Only the lines below from the one containing "يشاركون انطباعاتهم حول" through the one containing "Moderators. Dies dient" belong in the answer, repeated exactly and without pictures.

──────────────────────────────

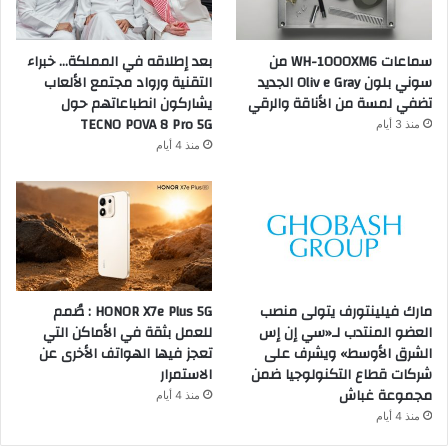
سماعات WH-1000XM6 من
بعد إطلاقه في المملكة… خبراء
سوني بلون Oliv e Gray الجديد
التقنية ورواد مجتمع الألعاب
تضفي لمسة من الأناقة والرقي
يشاركون انطباعاتهم حول
TECNO POVA 8 Pro 5G
منذ 3 أيام
منذ 4 أيام
مارك فيلينتورف يتولى منصب
HONOR X7e Plus 5G : صُمم
العضو المنتدب لـ«سي إن إس
للعمل بثقة في الأماكن التي
الشرق الأوسط» ويشرف على
تعجز فيها الهواتف الأخرى عن
شركات قطاع التكنولوجيا ضمن
الاستمرار
مجموعة غباش
منذ 4 أيام
منذ 4 أيام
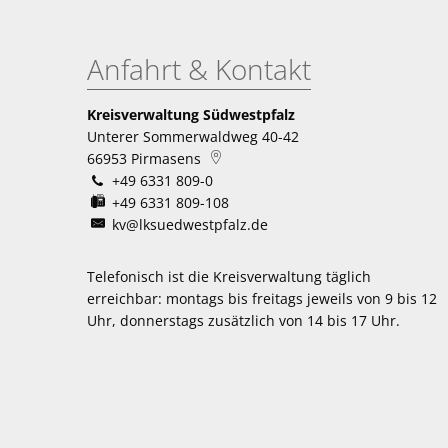
Anfahrt & Kontakt
Kreisverwaltung Südwestpfalz
Unterer Sommerwaldweg 40-42
66953
Pirmasens
+49 6331 809-0
+49 6331 809-108
kv@lksuedwestpfalz.de
Telefonisch ist die Kreisverwaltung täglich
erreichbar:
montags bis freitags jeweils von 9 bis 12
Uhr, donnerstags zusätzlich von 14 bis 17 Uhr.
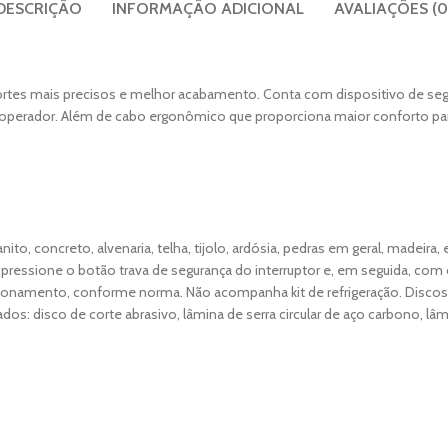
DESCRIÇÃO
INFORMAÇÃO ADICIONAL
AVALIAÇÕES (0
rtes mais precisos e melhor acabamento. Conta com dispositivo de segu
 operador. Além de cabo ergonômico que proporciona maior conforto pa
nito, concreto, alvenaria, telha, tijolo, ardósia, pedras em geral, madeira,
os: pressione o botão trava de segurança do interruptor e, em seguida, com
 acionamento, conforme norma. Não acompanha kit de refrigeração. Disco
os: disco de corte abrasivo, lâmina de serra circular de aço carbono, lâ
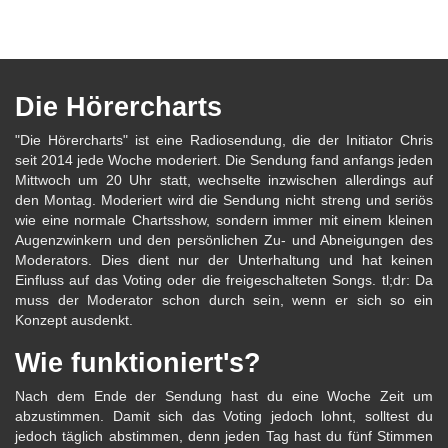
Die Hörercharts
"Die Hörercharts" ist eine Radiosendung, die der Initiator Chris
seit 2014 jede Woche moderiert. Die Sendung fand anfangs jeden
Mittwoch um 20 Uhr statt, wechselte inzwischen allerdings auf
den Montag. Moderiert wird die Sendung nicht streng und seriös
wie eine normale Chartsshow, sondern immer mit einem kleinen
Augenzwinkern und den persönlichen Zu- und Abneigungen des
Moderators. Dies dient nur der Unterhaltung und hat keinen
Einfluss auf das Voting oder die freigeschalteten Songs. tl;dr: Da
muss der Moderator schon durch sein, wenn er sich so ein
Konzept ausdenkt.
Wie funktioniert's?
Nach dem Ende der Sendung hast du eine Woche Zeit um
abzustimmen. Damit sich das Voting jedoch lohnt, solltest du
jedoch täglich abstimmen, denn jeden Tag hast du fünf Stimmen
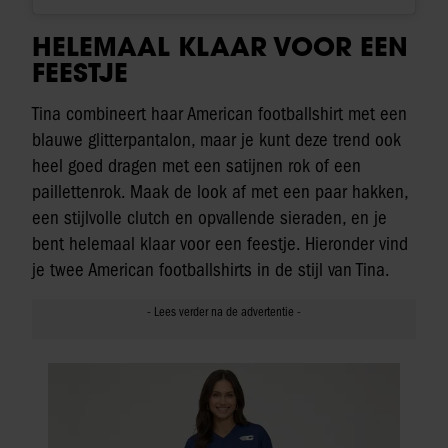
HELEMAAL KLAAR VOOR EEN
FEESTJE
Tina combineert haar American footballshirt met een
blauwe glitterpantalon, maar je kunt deze trend ook
heel goed dragen met een satijnen rok of een
paillettenrok. Maak de look af met een paar hakken,
een stijlvolle clutch en opvallende sieraden, en je
bent helemaal klaar voor een feestje. Hieronder vind
je twee American footballshirts in de stijl van Tina.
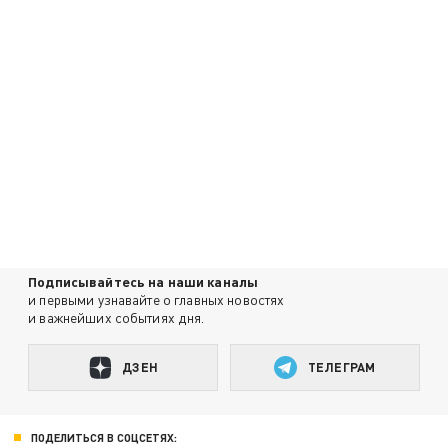
Подписывайтесь на наши каналы
и первыми узнавайте о главных новостях
и важнейших событиях дня.
ДЗЕН
ТЕЛЕГРАМ
ПОДЕЛИТЬСЯ В СОЦСЕТЯХ:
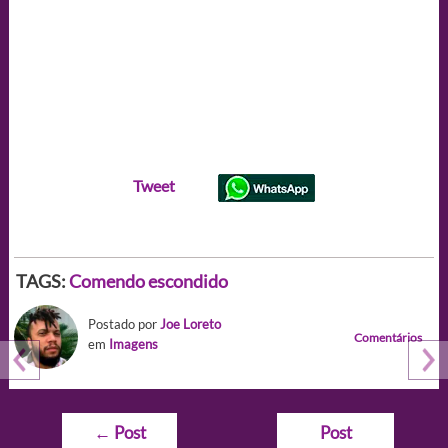
Tweet
TAGS:
Comendo escondido
Postado por
Joe Loreto
Comentários
em
Imagens
Navegação
←
Post
Post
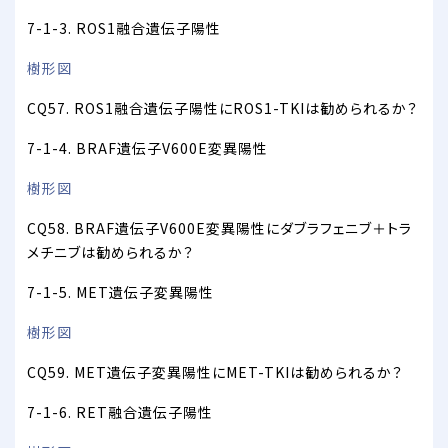
7-1-3. ROS1融合遺伝子陽性
樹形図
CQ57. ROS1融合遺伝子陽性にROS1-TKIは勧められるか？
7-1-4. BRAF遺伝子V600E変異陽性
樹形図
CQ58. BRAF遺伝子V600E変異陽性にダブラフェニブ＋トラ
メチニブは勧められるか？
7-1-5. MET遺伝子変異陽性
樹形図
CQ59. MET遺伝子変異陽性にMET-TKIは勧められるか？
7-1-6. RET融合遺伝子陽性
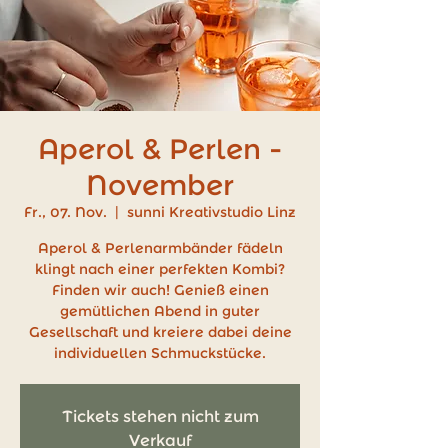
Aperol & Perlen -
November
Fr., 07. Nov.
  |  
sunni Kreativstudio Linz
Aperol & Perlenarmbänder fädeln
klingt nach einer perfekten Kombi?
Finden wir auch! Genieß einen
gemütlichen Abend in guter
Gesellschaft und kreiere dabei deine
individuellen Schmuckstücke.
Tickets stehen nicht zum
Verkauf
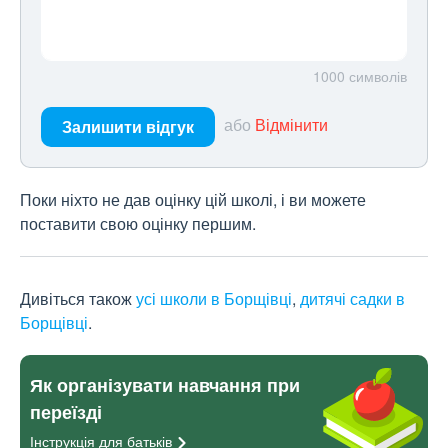
1000
символів
або
Відмінити
Залишити відгук
Поки ніхто не дав оцінку цій школі, і ви можете
поставити свою оцінку першим.
Дивіться також
усі школи в Борщівці
,
дитячі садки в
Борщівці
.
Як організувати навчання при
переїзді
Інструкція для
батьків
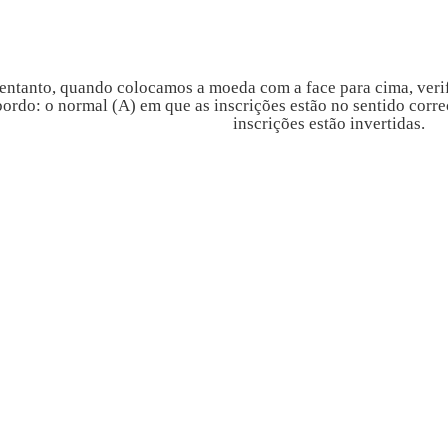
entanto, quando colocamos a moeda com a face para cima, verif
bordo: o normal (A) em que as inscrições estão no sentido corre
inscrições estão invertidas.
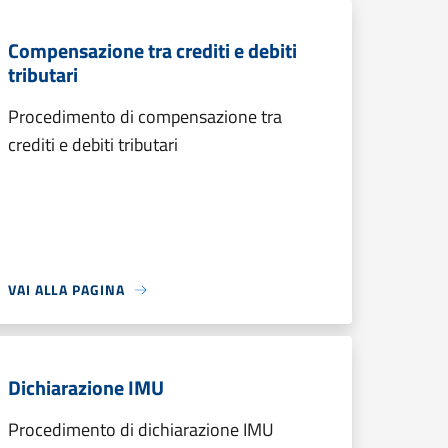
Compensazione tra crediti e debiti
tributari
Procedimento di compensazione tra
crediti e debiti tributari
VAI ALLA PAGINA
Dichiarazione IMU
Procedimento di dichiarazione IMU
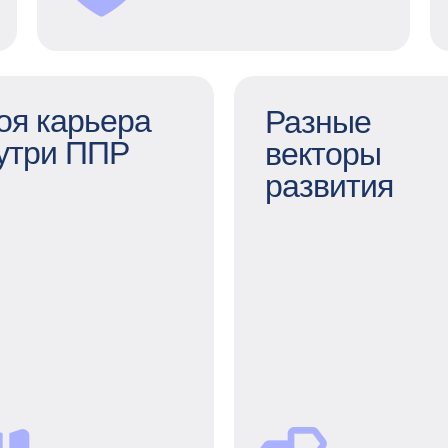
оя карьера
Разные
утри ППР
векторы
развития
оя карьера внутри
ППР
Разные вект
ст внутри компании —
разви
это важно и очень
отивирует. Мы всегда
Коучинг, ментор
ем возможность расти
внешние и внутре
вертикально, а еще
тренинги, электро
поддерживаем
библиоте
горизонтальные
конференци
перемещения —
помогаем не стоят
ример, в 2023 году 86
месте и каждый ден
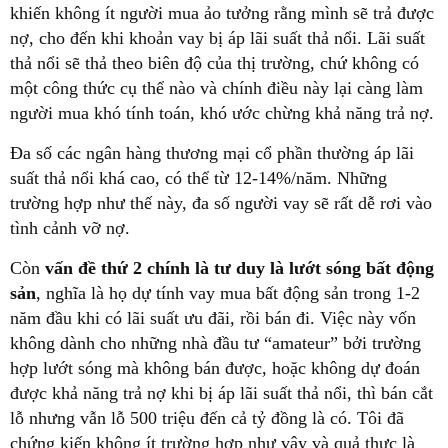
khiến không ít người mua ảo tưởng rằng mình sẽ trả được
nợ, cho đến khi khoản vay bị áp lãi suất thả nổi. Lãi suất
thả nổi sẽ thả theo biên độ của thị trường, chứ không có
một công thức cụ thể nào và chính điều này lại càng làm
người mua khó tính toán, khó ước chừng khả năng trả nợ.
Đa số các ngân hàng thương mại cổ phần thường áp lãi
suất thả nổi khá cao, có thể từ 12-14%/năm. Những
trường hợp như thế này, đa số người vay sẽ rất dễ rơi vào
tình cảnh vỡ nợ.
Còn
vấn đề thứ 2 chính là tư duy là lướt sóng bất động
sản
, nghĩa là họ dự tính vay mua bất động sản trong 1-2
năm đầu khi có lãi suất ưu đãi, rồi bán đi. Việc này vốn
không dành cho những nhà đầu tư “amateur” bởi trường
hợp lướt sóng mà không bán được, hoặc không dự đoán
được khả năng trả nợ khi bị áp lãi suất thả nổi, thì bán cắt
lỗ nhưng vẫn lỗ 500 triệu đến cả tỷ đồng là có. Tôi đã
chứng kiến không ít trường hợp như vậy và quả thực là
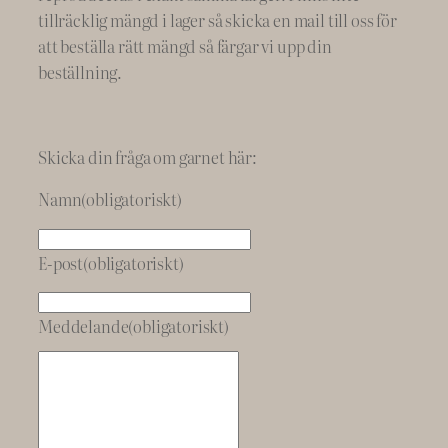
tillräcklig mängd i lager så skicka en mail till oss för
att beställa rätt mängd så färgar vi upp din
beställning.
Skicka din fråga om garnet här:
Namn
(obligatoriskt)
E-post
(obligatoriskt)
Meddelande
(obligatoriskt)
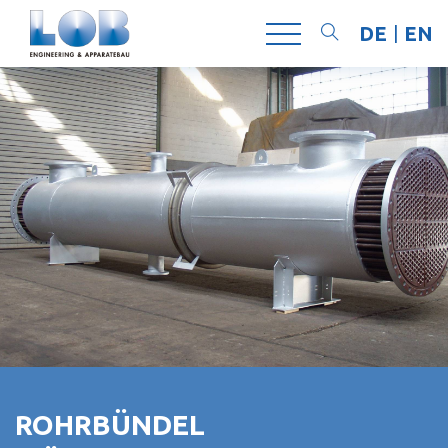
DE
EN
Suchen
ROHRBÜNDEL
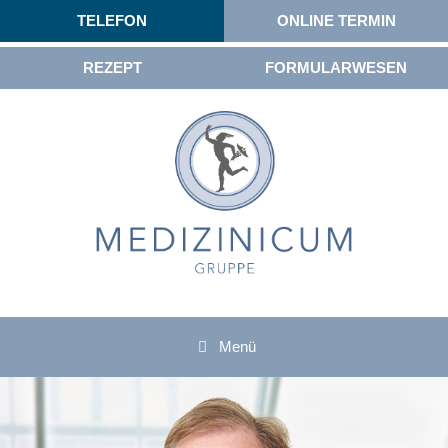
TELEFON
ONLINE TERMIN
REZEPT
FORMULARWESEN
Menü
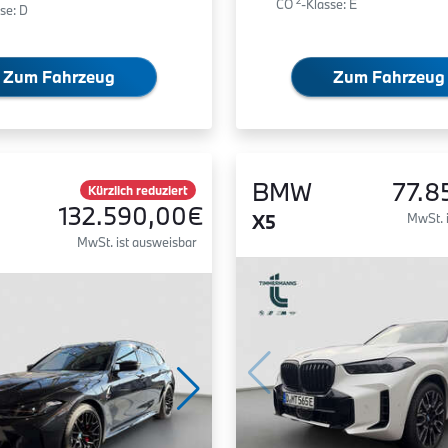
2
CO
-Klasse: E
se: D
Zum Fahrzeug
Zum Fahrzeug
BMW
77.8
Kürzlich reduziert
132.590,00€
X5
MwSt. 
MwSt. ist ausweisbar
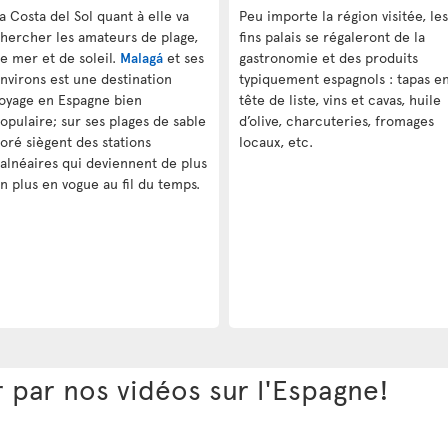
a Costa del Sol quant à elle va
Peu importe la région visitée, les
hercher les amateurs de plage,
fins palais se régaleront de la
e mer et de soleil.
Malagá
et ses
gastronomie et des produits
nvirons est une destination
typiquement espagnols : tapas e
oyage en Espagne bien
tête de liste, vins et cavas, huile
opulaire; sur ses plages de sable
d’olive, charcuteries, fromages
oré siègent des stations
locaux, etc.
alnéaires qui deviennent de plus
n plus en vogue au fil du temps.
r par nos vidéos sur l'Espagne!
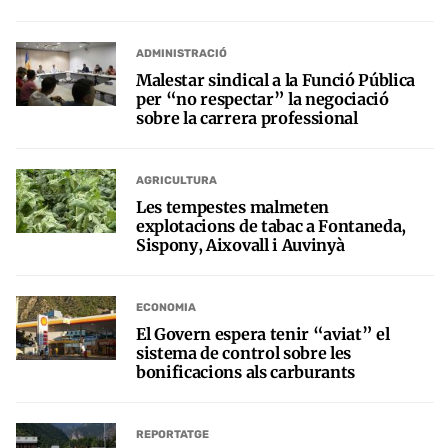
ADMINISTRACIÓ
Malestar sindical a la Funció Pública
per “no respectar” la negociació
sobre la carrera professional
AGRICULTURA
Les tempestes malmeten
explotacions de tabac a Fontaneda,
Sispony, Aixovall i Auvinyà
ECONOMIA
El Govern espera tenir “aviat” el
sistema de control sobre les
bonificacions als carburants
REPORTATGE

──────────────────────────────

** YOUR SOLUTION **
يشاركون انطباعاتهم حول
TECNO POVA 8 Pro 5G
منذ 3 أيام
منذ 4 أيام
مارك فيلينتورف يتولى منصب
HONOR X7e Plus 5G : صُمم
العضو المنتدب لـ«سي إن إس
للعمل بثقة في الأماكن التي
الشرق الأوسط» ويشرف على
تعجز فيها الهواتف الأخرى عن
شركات قطاع التكنولوجيا ضمن
الاستمرار
مجموعة غباش
منذ 4 أيام
منذ 4 أيام
Anfahrt & Kontakt
Kreisverwaltung Südwestpfalz
Unterer Sommerwaldweg 40-42
66953
Pirmasens
+49 6331 809-0
+49 6331 809-108
kv@lksuedwestpfalz.de
Telefonisch ist die Kreisverwaltung täglich
erreichbar:
montags bis freitags jeweils von 9 bis 12
Uhr, donnerstags zusätzlich von 14 bis 17 Uhr.
DESCRIÇÃO
INFORMAÇÃO ADICIONAL
AVALIAÇÕES (0
rtes mais precisos e melhor acabamento. Conta com dispositivo de segu
 operador. Além de cabo ergonômico que proporciona maior conforto pa
nito, concreto, alvenaria, telha, tijolo, ardósia, pedras em geral, madeira,
os: pressione o botão trava de segurança do interruptor e, em seguida, com
 acionamento, conforme norma. Não acompanha kit de refrigeração. Disco
os: disco de corte abrasivo, lâmina de serra circular de aço carbono, lâ
Die Hörercharts
"Die Hörercharts" ist eine Radiosendung, die der Initiator Chris
seit 2014 jede Woche moderiert. Die Sendung fand anfangs jeden
Mittwoch um 20 Uhr statt, wechselte inzwischen allerdings auf
den Montag. Moderiert wird die Sendung nicht streng und seriös
wie eine normale Chartsshow, sondern immer mit einem kleinen
Augenzwinkern und den persönlichen Zu- und Abneigungen des
Moderators. Dies dient nur der Unterhaltung und hat keinen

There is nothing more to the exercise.